Is $E[X^2] = E[|X|^2]$?

Question

Let $X$ be a random variable with mean 0 and variance $\sigma^2$.

Then $E[X^2] = E[|X|^2]$ but when we write them as $$ E[X^2] = \text{Var}[X] + E[X]^2 = \sigma, $$ and $$ E[|X|^2] = \text{Var}[|X|] + E[|X|]^2, $$ they are not equal.

What is going on here, am I mistaken in thinking $E[X^2] = E[|X|^2]$?

Answer 1

There's nothing paradoxical about concluding $$ \text{Var}[X] + E[X]^2 = \text{Var}[|X|] + E[|X|]^2. $$

Intuitively, $\text{Var}[|X|]$ is (potentially) smaller than $\text{Var}[X]$ because the absolute value might erase or reduce the difference between some samples.

On the other hand, the magnitude of $E[|X|]$ is (potentially) larger than the magnitude of $E[X]$, because positive and negative values of $X$ tend to cancel each other out in $E[X]$ while they pull in the same direction in the case of $E[|X|]$.

The conclusion above just says that these two opposite effects cancel each other out exactly.

Answer 2

The variance $\operatorname{Var}X$ is not necessarily equal to the variance $\operatorname{Var}|X|$ and $\operatorname EX$ is not necessarily equal to $\operatorname E|X|$ (they would be equal if $X\ge0$ almost surely).
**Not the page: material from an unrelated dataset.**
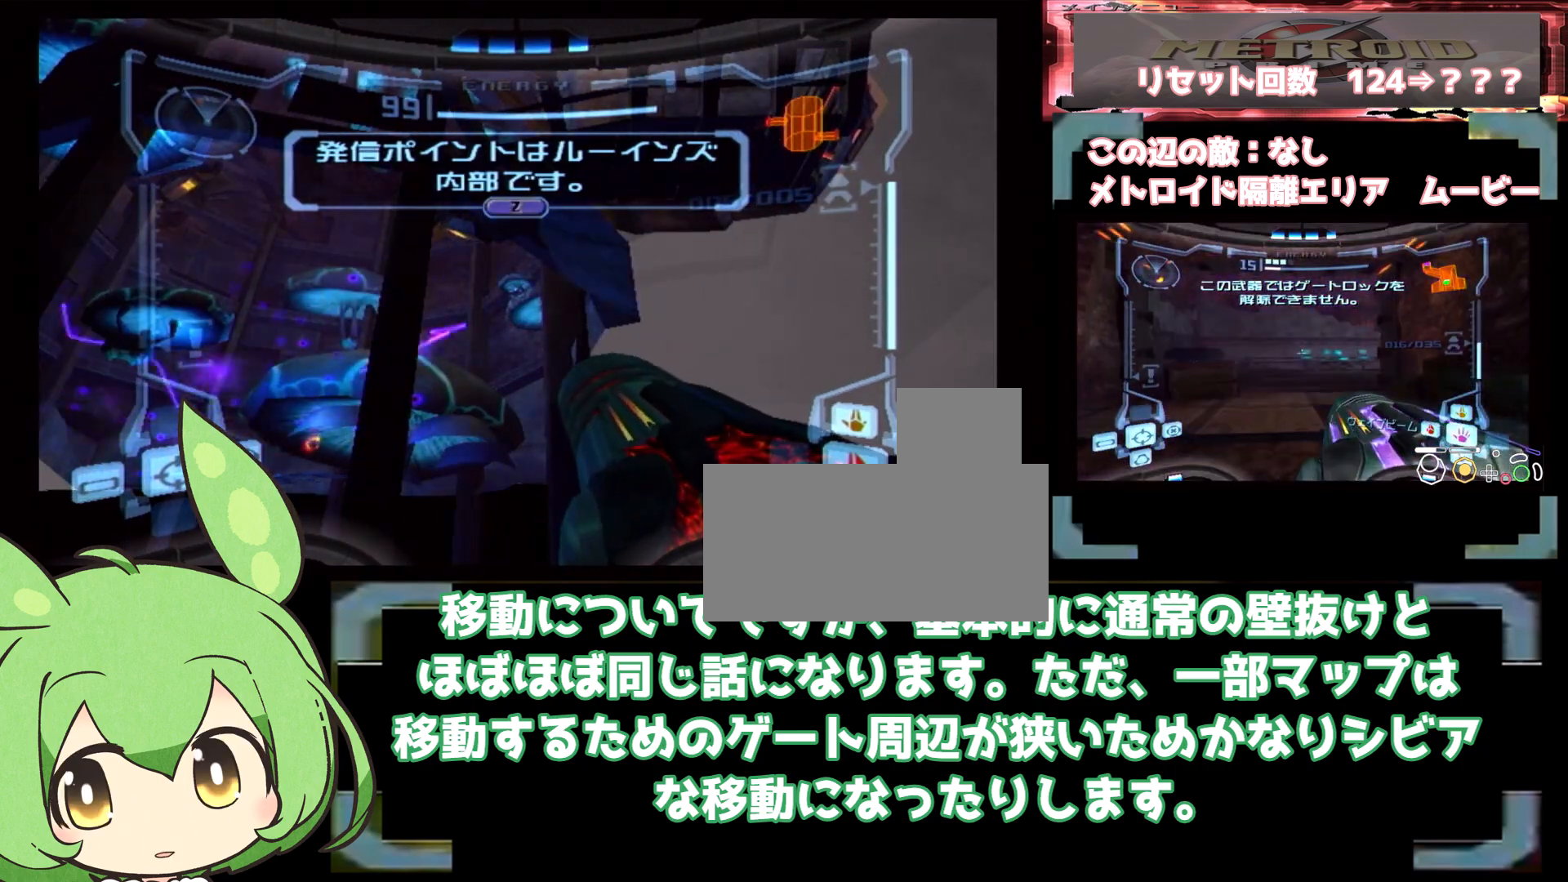
{"dt_ms": 1000, "buttons": ["L1"], "left_stick": "center", "right_stick": "center", "events": [[500, "left_stick", "left"], [567, "left_stick", "center"], [667, "left_stick", "left"], [717, "left_stick", "center"]]}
However, $$ \operatorname{Var}X+(\operatorname EX)^2=\operatorname{Var}|X|+(\operatorname E|X|)^2 $$ and $$ \operatorname EX^2=\operatorname E|X|^2. $$

Answer 3

Since $X^2=|X|^2$, if $E[X^2]$ exists then $E[X^2]=E[|X|^2]$, so if $\sigma_X$ is finite $\mu_X^2+\sigma_X^2=\mu_{|X|}^2+\sigma_{|X|}^2$.